Dr. Elaine Batchlor (File photo)

Small community hospitals can do many things – set broken bones, treat wounds, prescribe medication – but there are some things we just can’t do. We are not – nor should we be – a cancer care center. We do not do open-heart surgery. We are not a children’s hospital. Instead, our job is to assess each patient and – if the patient’s condition exceeds what we can provide in treatment – move them on to a specialty hospital that can provide that treatment.

Only we can’t. As a recent front-page story in the L.A. Times shows, our patients often linger for days – sometimes a month or more – waiting for a transfer, even as their health deteriorates.

There are many reasons why transfers can be difficult (a healthcare workforce shortage, lack of beds) but one common denominator trumps all else: Medi-Cal. In a nation where doctors are paid more to treat some patients (those with Medicare or commercial insurance) and less to treat others (Medi-Cal), who gets a bed becomes yet another fault line in our separate and unequal healthcare system.

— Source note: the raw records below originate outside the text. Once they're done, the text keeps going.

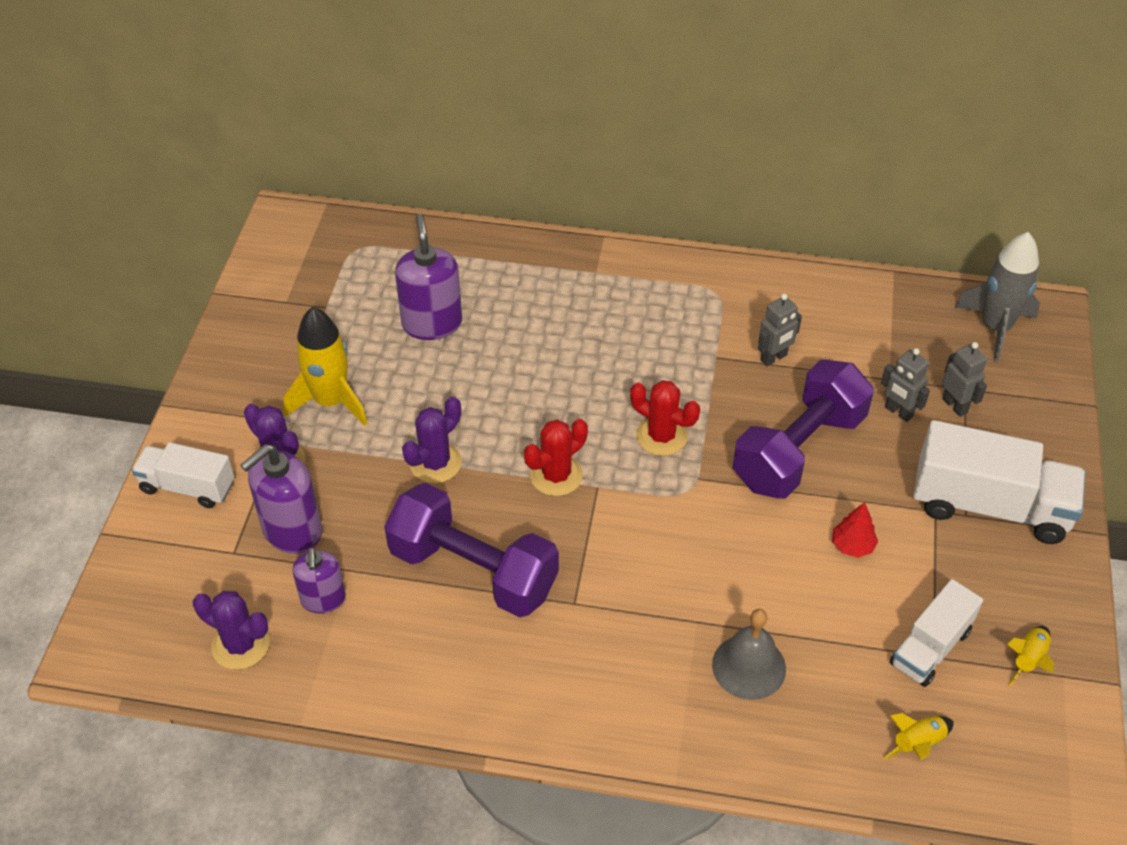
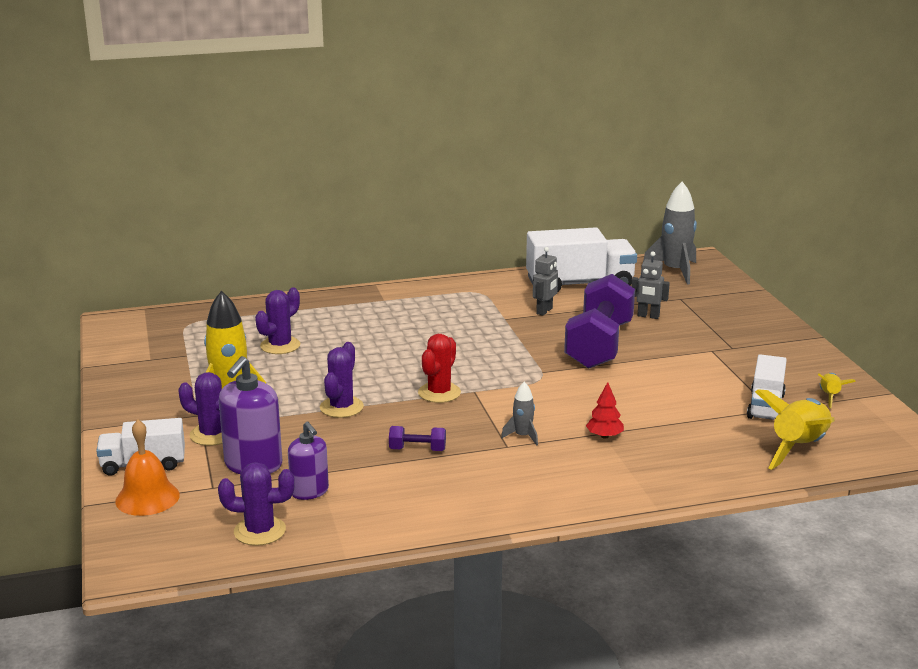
camera: 25 degrees left, 25 degrees down
(164, 545) = (147, 498): none -> orange bell
(432, 323) = (280, 346): purple soap dispenser -> purple cactus
(473, 571) = (417, 449): purple dumbbell -> purple dumbbell, size x0.40
(602, 592) = (522, 436): none -> grey rocket
(661, 436) = (499, 359): red cactus -> none
(749, 666) = (657, 443): grey bell -> none
(852, 545) = (674, 376): red tree -> red tree (604, 436)
(917, 744) = (799, 448): yellow rocket -> yellow rocket, size x1.99
(955, 405) = (681, 306): grey robot -> none
(989, 506) = (743, 341): white truck -> white truck (579, 284)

Case in point: We recently treated a man who needed heart valve surgery at a specialty-care hospital. He had limited scope Medi-Cal insurance, which doesn’t cover many services. The patient lingered in our hospital’s intensive care unit, in terrible pain and towards the end delirious, while we pleaded with other hospitals to perform the surgery he needed.

During a case review, one of our doctors got on the phone and called the physician who had originally rejected this patient for transfer at a bigger, specialty-care hospital. It was a tense, compelling conversation and ultimately resulted in the other doctor taking a second look at the case.

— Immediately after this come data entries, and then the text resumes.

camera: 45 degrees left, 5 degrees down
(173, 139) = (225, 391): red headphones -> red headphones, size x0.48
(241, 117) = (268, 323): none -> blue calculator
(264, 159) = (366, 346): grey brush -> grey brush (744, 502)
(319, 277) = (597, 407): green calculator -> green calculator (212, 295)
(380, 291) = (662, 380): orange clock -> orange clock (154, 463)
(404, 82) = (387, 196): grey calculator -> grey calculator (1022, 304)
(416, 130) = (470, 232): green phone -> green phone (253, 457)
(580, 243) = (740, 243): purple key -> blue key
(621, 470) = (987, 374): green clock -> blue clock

Simultaneously, our heroic care managers were able to get this patient promoted to full-scope Medi-Cal– a better, but still inadequate, insurance.  The patient was transferred.

Begging and pleading is obviously not an ideal way to handle patient transfers.  Nor can we petition the media to pay attention to every injustice.  There are just too many. We need structural and legislative change now to keep these tragedies from playing out – again and again – in our emergency department. Here’s what needs to happen:

Raise Medi-Cal reimbursement rates. California pays too little to providers to take care of those enrolled in Medi-Cal, the public insurance that covers one-third of our state’s population. We are in the low end of states in terms of our provider reimbursement rates.

Hospitals get paid eight times more to treat a commercially insured patient than they do a Medi-Cal patient. Unsurprisingly, doctors won’t work in areas like South LA with large Medi-Cal populations.

The lack of doctors (at last count, we lack 1,500 doctors relative to average-sized areas) means people here cannot get the care they need.  As a result, they get sick (or even sicker) and end up in our crowded emergency department.

Often, they come with simple, manageable conditions that have advanced to a severe state due to basic lack of access to preventive care. Think about a small sore that doesn’t get treated and worsens to the point where the patient has to have his or her leg cut off. It’s awful. It’s common. The payment creates the scarcity that results in the tragedy. It’s as simple as that.

Prioritize urgent, rather than elective, procedures.  One of the reasons patients can’t get transferred is that hospitals everywhere – and especially specialty hospitals – are full to the brim.  They often tell us they have no beds when we call asking for a transfer.  What is less acknowledged is that many of those beds are filled with patients seeking non-urgent (but highly compensatory) elective surgery.  There is no real system in place to prioritize patients by medical need. We could use a more organized system.

Of course, the way big hospitals stay in business is through lucrative elective surgeries and not by serving low-paying Medi-Cal patients.  That’s the problem.  It’s easy to blame bigger, more affluent hospitals for refusing to accept transfers, but they are driven by the negative incentives of Medi-Cal.

The problem is not the big rich hospitals versus the small, less-affluent hospitals. It’s the system. And it’s long past time for that system to change.

Dr. Elaine Batchlor is the chief executive officer of Martin Luther King Jr. Community Hospital in South Los Angeles.